From Comic-Con 2007, Dan Connors and Dave Grossman spill the beans about the new season of Sam and Max.
Hot on the heels of the announcement of the second season of the episodic adventure series Sam and Max, I sat down with Dan Connors, the CEO and founder of Telltale Games, and Dave Grossman, the series' design director.
Season Two of Sam and Max was just officially confirmed. Is there anything that you learned from the first season that is going to make you approach the second season differently?
DAVE: We learned a lot of small things in the first season. I mean, there's lots of little production issues, we got into trouble trying to bite off pieces that were too big and we didn't approach in the right way. So we're being smarter about that. Spending a little more time planning. But the model worked pretty well. Eventually we made all of our dates. It's not like we needed to make a lot of big changes or anything.
The biggest thing is we allotted more time up front to design the season as a whole. We really didn't have that much time last time. We sort of started a little late and had to sort of get right on the first thing and get all the assets built and just get the first episode out on time. Now it's sort of - we have Sam and Max, for one thing, so yeah. We spent a lot of time thinking out how the season is going to hold up. How we are going to keep the side characters interesting. We worked out a lot of that before we even sat down and wrote out the details.

When you started out the first season, did you anything to go off of or were you sort of coming up with the story episode by episode?
DAVE: There was a rough plan, to put it that way. This episode is going to be about this, this episode about that. We sort of sketched out the six before getting started. And there was a sort of hierarchy. There was a lot about the hypnosis and everything. But this time we actually went through the effort to think about what the acts of each episode are going to be, which roles are the supporting cast going to play in each episode, that was all stuff we did episode by episode the first season.
How do you feel about this process as opposed to how your other episodic game, Bone, works?
DAVE: Bone is kind of a different animal. For one thing, the story is written. We're just retelling the epic saga. Of course, we don't always follow exactly the same pieces of it. There's some stuff the author sort of glosses over where we say, "ooh, that would make some really cool gameplay". We spent some time on that and it's sort of interesting to explore. But basically, the broad structure is already laid out for us so we don't have to sit down and plan it all out.
There are plusses and minuses to each process. I mean, we get a big head start by working with an existing story, but then you're kind of bound by it and it usually throws up a few road blocks. One I always bring up is the Great Cow Race. There's this great big race, and you're building up to it, but when you actually play the race you have to lose. The story dictates that you have to lose. So to find a way to make the game still fun when you clearly have to lose the race is a challenge.

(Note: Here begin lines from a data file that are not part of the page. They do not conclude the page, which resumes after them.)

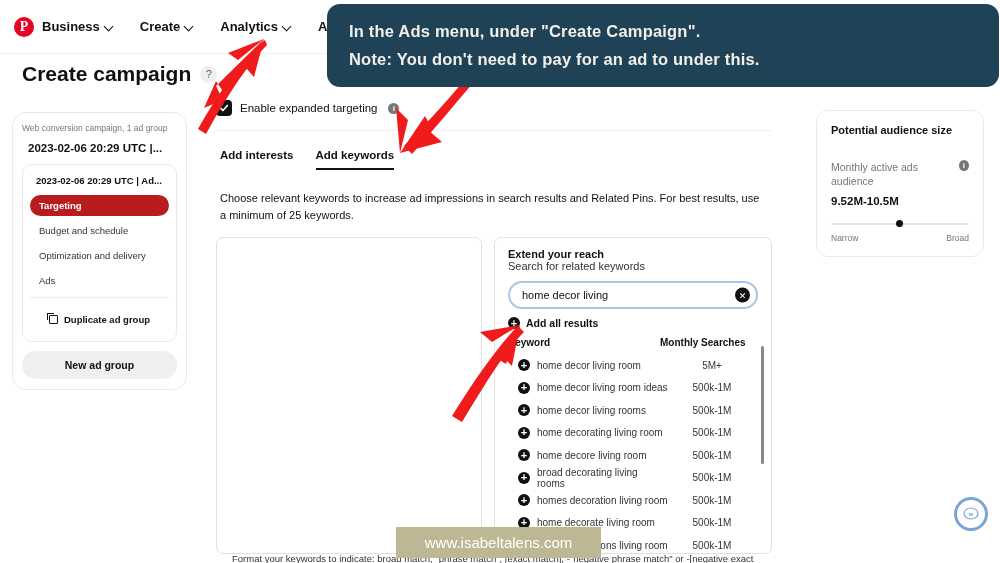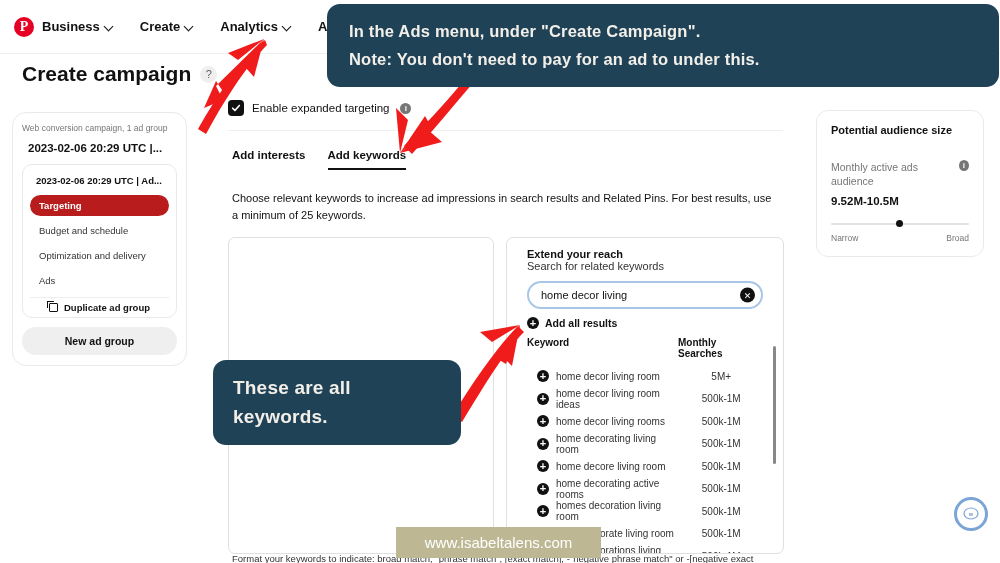"Enable expanded targeting" .main { left: 228px -> 216px }
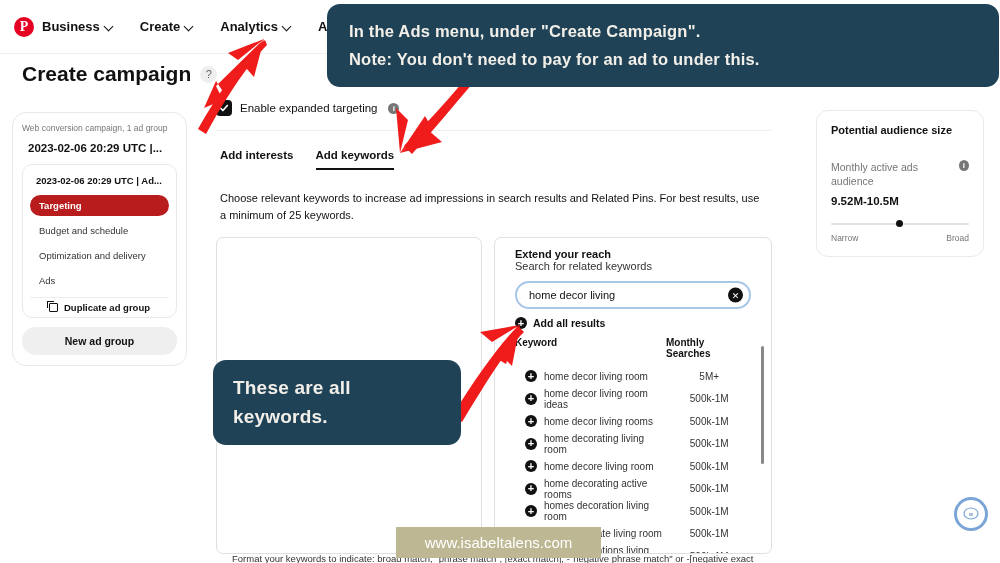"Extend your reach" .panel-right { padding: 10px 20px -> 10px 13px }
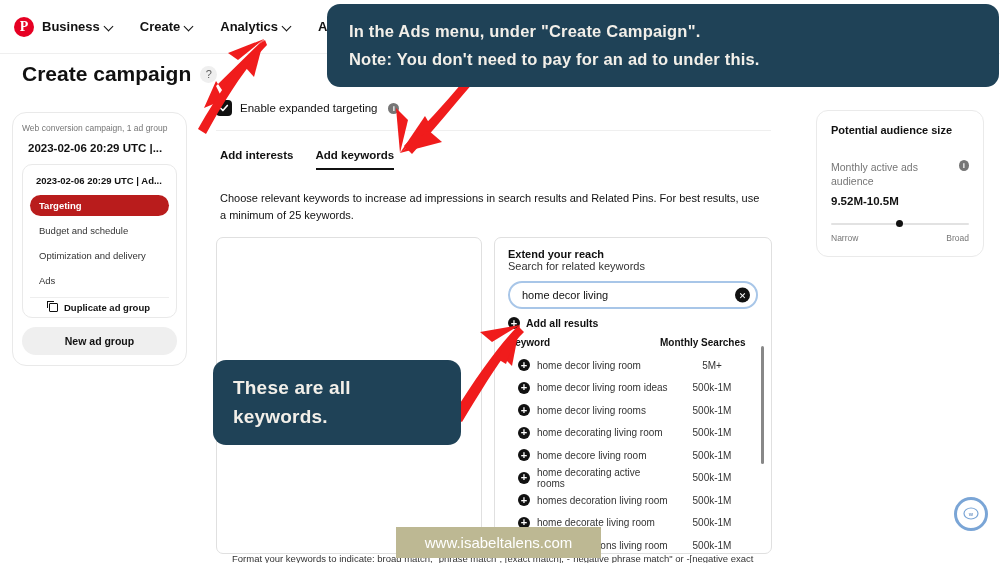"Duplicate ad group" .sb-dup { padding: 4px 0 -> 16px 0 }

How does it feel to be working on a series like Sam and Max, where there is a pre-existing game in the same genre with a large fan base? Do you feel you have any expectations to live up to?
DAVE: I didn't. I'm sure some of the audience did, though. Certainly there were a lot of people on the forums who were vociferously in favor of a particular take on the license. We use Steve [Purcell, creator of the original Sam and Max comics] as our benchmark. Just as long as we're doing what he thinks is right and we're kind of aimed at the comic specifically, so we are doing things differently. I think maybe better, but certainly differently from the old LucasArts game or the animated series. Steve likes our approach just as much.
What is it like working with Steve Purcell?
DAVE: He's a peach. I actually worked with him on Secret of Monkey Island. Even working with his own characters here, he's very free and trusting of us. He was a little insecure at first, but we made a few preliminary mock-ups and he saw that things were going good. He does understand that it's not going to be precisely what he would have done, but as long as he likes it, he's fine. He'll come in and help you if you need it. He's always good for an idea or two.
DAN: Sam and Max is so much about anarchy in general, and Steve gets that. The general philosophy of Sam and Max isn't something you need to be controlling over. And he's not, which is great. And the license benefits from it because he gets all this talent, which brings out the best in people. They all want to create this great universe. Sam and Max has had all these great characters through the years. We're having so much fun building characters around them, creating a world for them to be in. Steve just set these two characters in motion, gave them their office, and let them go wherever. Other people are free to create that world around them. It's pretty cool.

DAVE: Everyone working on it is a fan. I knew Steve's comics before I met him. Also, he understands that it is an adaptation, and that the demands of an interactive form are a bit different and that because we're requiring the player to think their way the story, things have to make slightly more sense than they do in the comics. Since he's actually worked on games himself, he actually understands that.
DAN: Yeah. Steve having made a game once in his life and his career - a couple, actually, Monkey Island and Sam and Max - makes him so much easier than someone where you're explaining to him why you're making the decisions every step of the way. That's like from networks to individuals to license holders that aren't in games that just don't get it, where Steve definitely gets it.
DAVE: He's been around. We used to include him in a lot of the design sessions.